Data to use -
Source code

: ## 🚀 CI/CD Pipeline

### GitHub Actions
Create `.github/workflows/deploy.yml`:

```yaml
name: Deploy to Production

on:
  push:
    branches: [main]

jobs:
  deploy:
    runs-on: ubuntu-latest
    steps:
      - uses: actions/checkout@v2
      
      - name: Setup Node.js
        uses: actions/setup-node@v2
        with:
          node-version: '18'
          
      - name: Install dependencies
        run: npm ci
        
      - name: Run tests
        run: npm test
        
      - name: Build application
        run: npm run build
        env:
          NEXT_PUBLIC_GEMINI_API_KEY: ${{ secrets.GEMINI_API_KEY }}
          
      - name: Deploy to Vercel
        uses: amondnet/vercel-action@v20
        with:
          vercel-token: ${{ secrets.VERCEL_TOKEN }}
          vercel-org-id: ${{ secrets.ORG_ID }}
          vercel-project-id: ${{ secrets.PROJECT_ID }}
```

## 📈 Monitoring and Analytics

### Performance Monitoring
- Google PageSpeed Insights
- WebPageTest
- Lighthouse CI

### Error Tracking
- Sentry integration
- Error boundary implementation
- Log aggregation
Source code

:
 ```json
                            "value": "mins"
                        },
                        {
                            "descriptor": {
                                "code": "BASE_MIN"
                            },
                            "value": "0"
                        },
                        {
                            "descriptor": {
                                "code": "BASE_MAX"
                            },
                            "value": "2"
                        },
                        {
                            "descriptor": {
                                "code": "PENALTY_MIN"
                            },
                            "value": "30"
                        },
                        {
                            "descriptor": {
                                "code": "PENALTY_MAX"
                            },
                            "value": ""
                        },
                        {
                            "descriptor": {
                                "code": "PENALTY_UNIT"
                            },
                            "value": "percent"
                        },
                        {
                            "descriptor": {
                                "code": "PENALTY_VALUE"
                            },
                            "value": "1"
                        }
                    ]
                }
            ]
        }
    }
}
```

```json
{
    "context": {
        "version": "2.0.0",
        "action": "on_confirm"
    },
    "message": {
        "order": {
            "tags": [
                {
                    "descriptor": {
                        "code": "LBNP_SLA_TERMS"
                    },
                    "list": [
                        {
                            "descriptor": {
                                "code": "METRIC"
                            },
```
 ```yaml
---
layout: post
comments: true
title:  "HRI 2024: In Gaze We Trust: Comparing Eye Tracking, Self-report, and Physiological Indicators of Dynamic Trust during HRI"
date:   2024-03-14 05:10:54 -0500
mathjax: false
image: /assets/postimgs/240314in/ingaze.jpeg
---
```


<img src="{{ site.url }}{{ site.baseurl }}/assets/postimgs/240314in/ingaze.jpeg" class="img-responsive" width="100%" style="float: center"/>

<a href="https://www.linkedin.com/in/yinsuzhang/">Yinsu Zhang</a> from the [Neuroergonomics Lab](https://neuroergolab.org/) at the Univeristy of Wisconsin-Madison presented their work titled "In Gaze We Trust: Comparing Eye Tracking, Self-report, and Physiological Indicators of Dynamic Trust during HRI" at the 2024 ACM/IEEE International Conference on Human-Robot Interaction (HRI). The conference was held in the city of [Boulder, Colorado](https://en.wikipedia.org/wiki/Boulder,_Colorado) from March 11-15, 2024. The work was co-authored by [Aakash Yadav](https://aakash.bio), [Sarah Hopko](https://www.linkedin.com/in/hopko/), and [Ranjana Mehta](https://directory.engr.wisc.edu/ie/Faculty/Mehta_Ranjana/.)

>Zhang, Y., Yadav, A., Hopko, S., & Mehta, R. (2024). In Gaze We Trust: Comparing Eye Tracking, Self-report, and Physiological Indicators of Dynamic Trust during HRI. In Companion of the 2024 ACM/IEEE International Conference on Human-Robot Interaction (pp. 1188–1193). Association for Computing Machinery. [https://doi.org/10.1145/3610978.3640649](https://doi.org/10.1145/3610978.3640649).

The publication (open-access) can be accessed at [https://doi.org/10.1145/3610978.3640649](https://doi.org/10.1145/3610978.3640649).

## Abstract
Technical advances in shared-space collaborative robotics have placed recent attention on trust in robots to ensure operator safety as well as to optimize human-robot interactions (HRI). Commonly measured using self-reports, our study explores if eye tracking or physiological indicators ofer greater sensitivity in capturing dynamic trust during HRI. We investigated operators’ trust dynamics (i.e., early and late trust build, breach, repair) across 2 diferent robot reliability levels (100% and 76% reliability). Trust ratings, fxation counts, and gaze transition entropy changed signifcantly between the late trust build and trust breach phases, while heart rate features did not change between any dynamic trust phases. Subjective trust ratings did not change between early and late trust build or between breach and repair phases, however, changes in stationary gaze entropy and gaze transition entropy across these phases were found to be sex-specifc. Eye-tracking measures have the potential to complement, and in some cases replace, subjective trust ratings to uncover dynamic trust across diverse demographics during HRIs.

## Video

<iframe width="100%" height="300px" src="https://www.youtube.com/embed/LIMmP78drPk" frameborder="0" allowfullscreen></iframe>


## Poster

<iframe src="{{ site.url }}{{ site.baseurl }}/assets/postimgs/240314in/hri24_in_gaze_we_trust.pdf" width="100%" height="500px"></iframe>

Task item - The lines above, from the start of the records through the one containing "- Sentry integration", are to be printed exactly, and nothing else is to be included.

Solution for this problem -
Source code

: ## 🚀 CI/CD Pipeline

### GitHub Actions
Create `.github/workflows/deploy.yml`:

```yaml
name: Deploy to Production

on:
  push:
    branches: [main]

jobs:
  deploy:
    runs-on: ubuntu-latest
    steps:
      - uses: actions/checkout@v2
      
      - name: Setup Node.js
        uses: actions/setup-node@v2
        with:
          node-version: '18'
          
      - name: Install dependencies
        run: npm ci
        
      - name: Run tests
        run: npm test
        
      - name: Build application
        run: npm run build
        env:
          NEXT_PUBLIC_GEMINI_API_KEY: ${{ secrets.GEMINI_API_KEY }}
          
      - name: Deploy to Vercel
        uses: amondnet/vercel-action@v20
        with:
          vercel-token: ${{ secrets.VERCEL_TOKEN }}
          vercel-org-id: ${{ secrets.ORG_ID }}
          vercel-project-id: ${{ secrets.PROJECT_ID }}
```

## 📈 Monitoring and Analytics

### Performance Monitoring
- Google PageSpeed Insights
- WebPageTest
- Lighthouse CI

### Error Tracking
- Sentry integration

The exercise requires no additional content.